Would it make more sense to call it fall-off or shadow falloff
Here’s also a explanation on wikipedia

Doing some more reading up on it, why would shadows change due to angular diameter? Shadows doesnt change because the sun suddenly moves backwards and backwards. Ill have a look at devTalk see if there any posts on there about this subject.

Unless you’re doing other suns, the sun doesn’t change size - we’re pretty much in a circular orbit. But you can use a much dimmer and bigger sized sun to simulate atmospheric conditions - a sun through some clouds will have a bigger apparent “disk” and make the shadows softer. You’re no longer simulating the sun, but the area in the clouds that glow brightly.

A regular light would have this effect by distance, but not a sunlight which simulates infinite distance.

Not sure where you live, but i live in the caribbean and the sun does change in size. WHen its low at the horizon its bigger vs aroun12-1pm. But that is probably that radius.

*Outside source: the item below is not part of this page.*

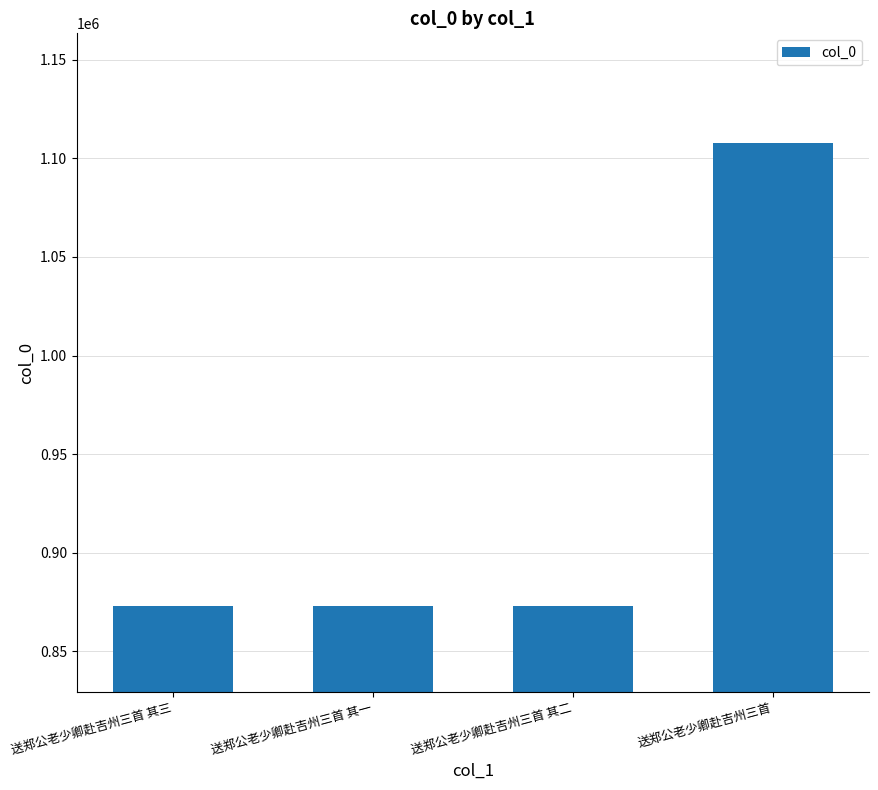

Read the value at 送郑公老少卿赴吉州三首.

1108060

Soft shadows are mostly either cause of a diffuser or the distance between the object, the sun and surface the shadow is projected on

Not really, no.
Clouds, fog, and mist can act as that diffuser. Even at perfectly clear conditions the sun will cast soft shadows as it’s a disk and not a point. At contact they will appear sharp, softening with distance. Reduce the size of the light source and the sharpness is kept further.

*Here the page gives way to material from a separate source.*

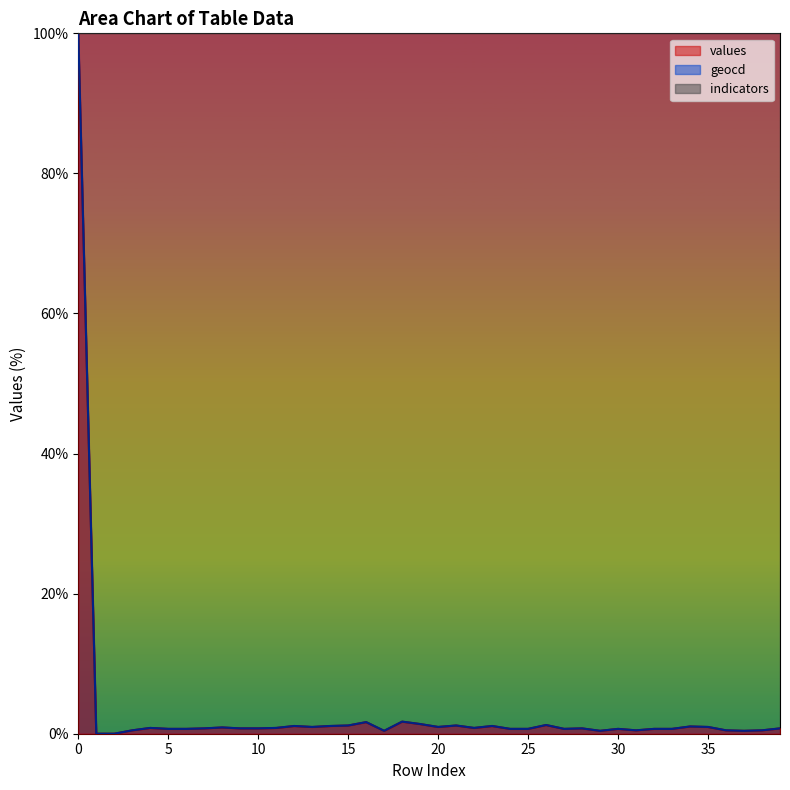

What are all the series names shown in the legend?

values, geocd, indicators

Sun and moon appearing bigger close to horizon is just a mind trick. Try measuring with binocular - the moon, don’t watch the sun without sun filter.

An optical illusion due to the atmosphere then?

No, not really. An optical illusion as a mind trick. If you measure it, it shouldn’t change to a degree that is observable. The atmosphere may influence the apparent position of the disk, but since the rays are practically parallel and no thickness variation within that limited spread, there should be no change in observable size.

Look through your (flat, not bumpy) window - the building on the other side doesn’t change size looking through the window or not, and glass is way more refractive than our atmospheric gases. If the glass is very thick and curvy (our atmosphere is very thin), that can start influence the building as a whole because it covers a big viewing angle. But if you zoom in on a lightbulb or anything small, it’s position may change due to refraction, but not any observable change in size.

The concept of the moon illusion is well documented on youtube, and the sun varies less than the moon because the moon orbit is more elliptic than the earths orbit. We have a supermoon about once a year, but no supersun.